At the time, the likes of LSU and Alabama were swooping into his state and snatching its best high school players. There was no way to compete with this if Arkansas was fractured into multiple programs of similar size.
Nope, there had to be one program dominating the market,he thought. Let’s cultivate fervent loyalty to stretch into future generations whose best players wouldn’t think twice about declining LSU or Alabama’s overtures to play for their home-state favorites.
Now, why shouldn’t that program be the Arkansas Razorbacks?

Look closely at the horse. It’s been there an awful long time, yet it’s hardly decayed.
Behold! On closer inspection, the damn thing appears to have twitched a time or two.
Impossible. It’s been dead so long, right?

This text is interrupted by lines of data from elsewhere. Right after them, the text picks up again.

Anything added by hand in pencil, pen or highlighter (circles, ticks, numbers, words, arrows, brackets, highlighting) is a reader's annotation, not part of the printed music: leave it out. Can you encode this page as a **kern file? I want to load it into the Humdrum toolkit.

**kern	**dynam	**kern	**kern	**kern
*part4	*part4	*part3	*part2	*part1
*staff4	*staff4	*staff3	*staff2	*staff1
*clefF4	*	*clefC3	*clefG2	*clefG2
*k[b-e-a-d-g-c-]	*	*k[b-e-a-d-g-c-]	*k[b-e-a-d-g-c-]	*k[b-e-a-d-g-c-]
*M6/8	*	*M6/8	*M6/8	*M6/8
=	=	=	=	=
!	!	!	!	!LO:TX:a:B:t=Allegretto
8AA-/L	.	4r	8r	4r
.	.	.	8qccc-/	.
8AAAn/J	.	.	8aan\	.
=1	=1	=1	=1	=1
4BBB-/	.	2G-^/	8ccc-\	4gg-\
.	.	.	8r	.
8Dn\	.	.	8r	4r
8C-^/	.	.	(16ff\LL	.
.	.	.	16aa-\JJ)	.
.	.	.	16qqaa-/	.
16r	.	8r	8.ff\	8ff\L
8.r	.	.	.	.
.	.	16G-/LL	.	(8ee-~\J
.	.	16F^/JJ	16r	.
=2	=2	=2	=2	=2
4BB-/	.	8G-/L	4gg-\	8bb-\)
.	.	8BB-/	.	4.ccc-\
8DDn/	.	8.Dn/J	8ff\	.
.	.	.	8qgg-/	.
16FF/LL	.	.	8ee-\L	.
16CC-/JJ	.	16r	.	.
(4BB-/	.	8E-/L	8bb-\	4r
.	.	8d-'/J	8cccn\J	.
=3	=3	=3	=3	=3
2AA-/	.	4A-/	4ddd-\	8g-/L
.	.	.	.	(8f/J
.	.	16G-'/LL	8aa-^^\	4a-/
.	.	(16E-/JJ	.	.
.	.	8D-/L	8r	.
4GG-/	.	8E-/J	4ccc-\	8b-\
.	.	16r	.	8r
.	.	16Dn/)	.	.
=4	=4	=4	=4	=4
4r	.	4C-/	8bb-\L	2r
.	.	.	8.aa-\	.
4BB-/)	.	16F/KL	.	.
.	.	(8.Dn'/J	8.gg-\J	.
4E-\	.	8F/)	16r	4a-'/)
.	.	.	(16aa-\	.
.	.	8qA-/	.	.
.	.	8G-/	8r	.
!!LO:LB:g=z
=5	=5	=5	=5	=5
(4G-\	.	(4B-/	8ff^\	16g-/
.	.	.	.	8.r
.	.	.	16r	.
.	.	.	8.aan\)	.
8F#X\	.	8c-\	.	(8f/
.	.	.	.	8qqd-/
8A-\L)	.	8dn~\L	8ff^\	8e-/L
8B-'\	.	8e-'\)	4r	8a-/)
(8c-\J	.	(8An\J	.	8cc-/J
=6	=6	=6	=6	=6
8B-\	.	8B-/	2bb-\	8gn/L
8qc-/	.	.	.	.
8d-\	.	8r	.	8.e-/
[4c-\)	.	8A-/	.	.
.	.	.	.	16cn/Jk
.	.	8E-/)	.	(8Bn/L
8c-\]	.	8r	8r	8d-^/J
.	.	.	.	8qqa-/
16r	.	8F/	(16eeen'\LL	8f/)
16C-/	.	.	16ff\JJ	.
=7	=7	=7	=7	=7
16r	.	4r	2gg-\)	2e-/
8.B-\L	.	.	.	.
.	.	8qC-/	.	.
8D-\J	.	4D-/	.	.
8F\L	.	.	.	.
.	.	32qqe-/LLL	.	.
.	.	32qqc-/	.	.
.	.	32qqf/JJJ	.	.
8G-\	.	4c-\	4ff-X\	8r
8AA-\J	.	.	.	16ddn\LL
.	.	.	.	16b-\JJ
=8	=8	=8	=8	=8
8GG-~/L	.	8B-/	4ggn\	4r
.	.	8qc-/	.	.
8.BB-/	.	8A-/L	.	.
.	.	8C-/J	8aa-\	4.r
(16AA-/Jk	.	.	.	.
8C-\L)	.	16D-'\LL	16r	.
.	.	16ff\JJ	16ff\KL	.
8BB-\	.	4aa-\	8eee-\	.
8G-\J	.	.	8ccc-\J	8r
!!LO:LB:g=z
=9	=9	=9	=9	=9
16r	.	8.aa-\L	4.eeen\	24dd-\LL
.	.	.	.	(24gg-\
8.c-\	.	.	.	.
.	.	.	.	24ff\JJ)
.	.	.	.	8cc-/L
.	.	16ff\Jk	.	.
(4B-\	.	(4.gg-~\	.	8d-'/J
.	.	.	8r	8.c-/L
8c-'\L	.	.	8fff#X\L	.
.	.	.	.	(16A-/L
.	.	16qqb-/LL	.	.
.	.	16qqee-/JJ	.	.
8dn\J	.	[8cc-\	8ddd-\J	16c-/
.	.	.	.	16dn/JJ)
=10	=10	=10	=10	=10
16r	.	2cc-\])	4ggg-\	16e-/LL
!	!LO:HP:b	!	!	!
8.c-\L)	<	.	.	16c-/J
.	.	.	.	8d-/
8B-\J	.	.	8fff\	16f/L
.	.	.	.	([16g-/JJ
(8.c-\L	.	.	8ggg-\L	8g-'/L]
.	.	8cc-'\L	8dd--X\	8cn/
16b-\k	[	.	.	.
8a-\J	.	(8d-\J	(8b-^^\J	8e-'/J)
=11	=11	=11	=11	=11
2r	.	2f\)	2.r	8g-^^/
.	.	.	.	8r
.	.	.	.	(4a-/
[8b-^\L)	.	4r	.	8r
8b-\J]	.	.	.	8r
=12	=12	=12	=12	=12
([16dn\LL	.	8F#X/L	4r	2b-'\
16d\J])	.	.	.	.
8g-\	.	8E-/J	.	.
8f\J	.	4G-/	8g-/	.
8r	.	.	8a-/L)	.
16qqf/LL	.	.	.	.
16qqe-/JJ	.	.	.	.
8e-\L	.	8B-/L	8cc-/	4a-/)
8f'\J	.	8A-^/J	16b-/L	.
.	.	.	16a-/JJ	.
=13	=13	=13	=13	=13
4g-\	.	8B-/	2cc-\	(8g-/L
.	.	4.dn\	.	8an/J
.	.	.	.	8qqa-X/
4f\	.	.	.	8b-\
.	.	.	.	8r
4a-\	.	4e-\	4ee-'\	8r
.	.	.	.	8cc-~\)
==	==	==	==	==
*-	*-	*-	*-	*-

Many Razorbacks fans prefer to roll their eyes when the question of whether Arkansas should play Arkansas State arises. This horse has been beaten a million times, they’ll say, and though plenty reasons have been thrown out as to why Barnhill’s policy has endured through the decades, there’s one common argument used most frequently:

“It’s as simple as this: Win, and no one is impressed because you were supposed to win to begin with”, Hogville poster JamesWParks wrote in 2007.
“Lose, and your [sic] a laughing stock.”

And so it has been for generations. First, longtime UA athletic director Frank Broyles upheld Barnhill’s decree. Since 2008, current UA atheletic director Jeff Long has done the same.

But while the major reasons for keeping the UA from sweating with its in-state brethren have remained the same for decades, reasons to reconsider that policy are evolving. That process, it appears, is speeding up.